-- Provided data follows --

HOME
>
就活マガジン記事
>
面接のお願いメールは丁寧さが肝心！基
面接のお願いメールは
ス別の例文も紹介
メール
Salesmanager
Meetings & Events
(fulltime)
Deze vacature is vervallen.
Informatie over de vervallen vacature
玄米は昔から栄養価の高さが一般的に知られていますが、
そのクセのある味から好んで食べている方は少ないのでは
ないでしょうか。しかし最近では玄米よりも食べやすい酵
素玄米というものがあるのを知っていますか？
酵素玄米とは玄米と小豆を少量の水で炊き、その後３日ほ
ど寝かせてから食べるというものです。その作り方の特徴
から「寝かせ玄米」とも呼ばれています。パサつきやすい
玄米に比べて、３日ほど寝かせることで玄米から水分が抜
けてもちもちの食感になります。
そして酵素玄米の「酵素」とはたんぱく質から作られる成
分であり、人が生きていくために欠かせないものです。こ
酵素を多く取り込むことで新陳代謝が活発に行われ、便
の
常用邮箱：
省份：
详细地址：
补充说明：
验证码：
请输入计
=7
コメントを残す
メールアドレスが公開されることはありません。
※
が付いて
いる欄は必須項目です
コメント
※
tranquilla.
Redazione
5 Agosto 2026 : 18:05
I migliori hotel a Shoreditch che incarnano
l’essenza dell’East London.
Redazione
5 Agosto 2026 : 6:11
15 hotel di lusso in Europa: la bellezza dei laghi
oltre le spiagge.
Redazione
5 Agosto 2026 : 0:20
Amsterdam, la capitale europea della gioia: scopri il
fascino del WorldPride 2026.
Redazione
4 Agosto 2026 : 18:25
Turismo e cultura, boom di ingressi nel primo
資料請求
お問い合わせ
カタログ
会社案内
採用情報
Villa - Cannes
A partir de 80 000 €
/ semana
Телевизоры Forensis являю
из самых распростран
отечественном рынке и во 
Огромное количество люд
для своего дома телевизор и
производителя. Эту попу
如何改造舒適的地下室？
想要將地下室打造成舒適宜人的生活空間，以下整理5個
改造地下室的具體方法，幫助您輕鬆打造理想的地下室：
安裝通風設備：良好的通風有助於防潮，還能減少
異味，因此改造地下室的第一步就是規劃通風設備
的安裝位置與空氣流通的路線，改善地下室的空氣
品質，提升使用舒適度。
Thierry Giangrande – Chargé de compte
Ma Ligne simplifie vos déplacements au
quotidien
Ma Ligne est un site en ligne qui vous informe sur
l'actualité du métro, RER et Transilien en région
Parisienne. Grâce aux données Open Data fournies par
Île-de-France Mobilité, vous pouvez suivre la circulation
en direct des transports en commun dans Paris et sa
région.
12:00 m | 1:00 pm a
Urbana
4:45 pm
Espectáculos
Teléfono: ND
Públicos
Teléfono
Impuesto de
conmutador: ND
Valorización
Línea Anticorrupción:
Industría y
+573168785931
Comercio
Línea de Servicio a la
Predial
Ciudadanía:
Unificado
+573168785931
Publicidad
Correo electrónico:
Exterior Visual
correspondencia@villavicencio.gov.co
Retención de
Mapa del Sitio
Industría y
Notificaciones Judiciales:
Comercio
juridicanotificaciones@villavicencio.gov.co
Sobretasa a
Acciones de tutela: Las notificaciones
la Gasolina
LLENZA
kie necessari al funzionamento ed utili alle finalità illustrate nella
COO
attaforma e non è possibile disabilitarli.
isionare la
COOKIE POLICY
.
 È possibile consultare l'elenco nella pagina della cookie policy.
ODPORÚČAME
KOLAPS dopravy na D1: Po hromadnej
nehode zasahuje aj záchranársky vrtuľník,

-- Provided data concluded --

Directive: Transcribe all of the records above line for line, keeping every character, space and line break unchanged.

Solution to this exercise:
HOME
>
就活マガジン記事
>
面接のお願いメールは丁寧さが肝心！基
面接のお願いメールは
ス別の例文も紹介
メール
Salesmanager
Meetings & Events
(fulltime)
Deze vacature is vervallen.
Informatie over de vervallen vacature
玄米は昔から栄養価の高さが一般的に知られていますが、
そのクセのある味から好んで食べている方は少ないのでは
ないでしょうか。しかし最近では玄米よりも食べやすい酵
素玄米というものがあるのを知っていますか？
酵素玄米とは玄米と小豆を少量の水で炊き、その後３日ほ
ど寝かせてから食べるというものです。その作り方の特徴
から「寝かせ玄米」とも呼ばれています。パサつきやすい
玄米に比べて、３日ほど寝かせることで玄米から水分が抜
けてもちもちの食感になります。
そして酵素玄米の「酵素」とはたんぱく質から作られる成
分であり、人が生きていくために欠かせないものです。こ
酵素を多く取り込むことで新陳代謝が活発に行われ、便
の
常用邮箱：
省份：
详细地址：
补充说明：
验证码：
请输入计
=7
コメントを残す
メールアドレスが公開されることはありません。
※
が付いて
いる欄は必須項目です
コメント
※
tranquilla.
Redazione
5 Agosto 2026 : 18:05
I migliori hotel a Shoreditch che incarnano
l’essenza dell’East London.
Redazione
5 Agosto 2026 : 6:11
15 hotel di lusso in Europa: la bellezza dei laghi
oltre le spiagge.
Redazione
5 Agosto 2026 : 0:20
Amsterdam, la capitale europea della gioia: scopri il
fascino del WorldPride 2026.
Redazione
4 Agosto 2026 : 18:25
Turismo e cultura, boom di ingressi nel primo
資料請求
お問い合わせ
カタログ
会社案内
採用情報
Villa - Cannes
A partir de 80 000 €
/ semana
Телевизоры Forensis являю
из самых распростран
отечественном рынке и во 
Огромное количество люд
для своего дома телевизор и
производителя. Эту попу
如何改造舒適的地下室？
想要將地下室打造成舒適宜人的生活空間，以下整理5個
改造地下室的具體方法，幫助您輕鬆打造理想的地下室：
安裝通風設備：良好的通風有助於防潮，還能減少
異味，因此改造地下室的第一步就是規劃通風設備
的安裝位置與空氣流通的路線，改善地下室的空氣
品質，提升使用舒適度。
Thierry Giangrande – Chargé de compte
Ma Ligne simplifie vos déplacements au
quotidien
Ma Ligne est un site en ligne qui vous informe sur
l'actualité du métro, RER et Transilien en région
Parisienne. Grâce aux données Open Data fournies par
Île-de-France Mobilité, vous pouvez suivre la circulation
en direct des transports en commun dans Paris et sa
région.
12:00 m | 1:00 pm a
Urbana
4:45 pm
Espectáculos
Teléfono: ND
Públicos
Teléfono
Impuesto de
conmutador: ND
Valorización
Línea Anticorrupción:
Industría y
+573168785931
Comercio
Línea de Servicio a la
Predial
Ciudadanía:
Unificado
+573168785931
Publicidad
Correo electrónico:
Exterior Visual
correspondencia@villavicencio.gov.co
Retención de
Mapa del Sitio
Industría y
Notificaciones Judiciales:
Comercio
juridicanotificaciones@villavicencio.gov.co
Sobretasa a
Acciones de tutela: Las notificaciones
la Gasolina
LLENZA
kie necessari al funzionamento ed utili alle finalità illustrate nella
COO
attaforma e non è possibile disabilitarli.
isionare la
COOKIE POLICY
.
 È possibile consultare l'elenco nella pagina della cookie policy.
ODPORÚČAME
KOLAPS dopravy na D1: Po hromadnej
nehode zasahuje aj záchranársky vrtuľník,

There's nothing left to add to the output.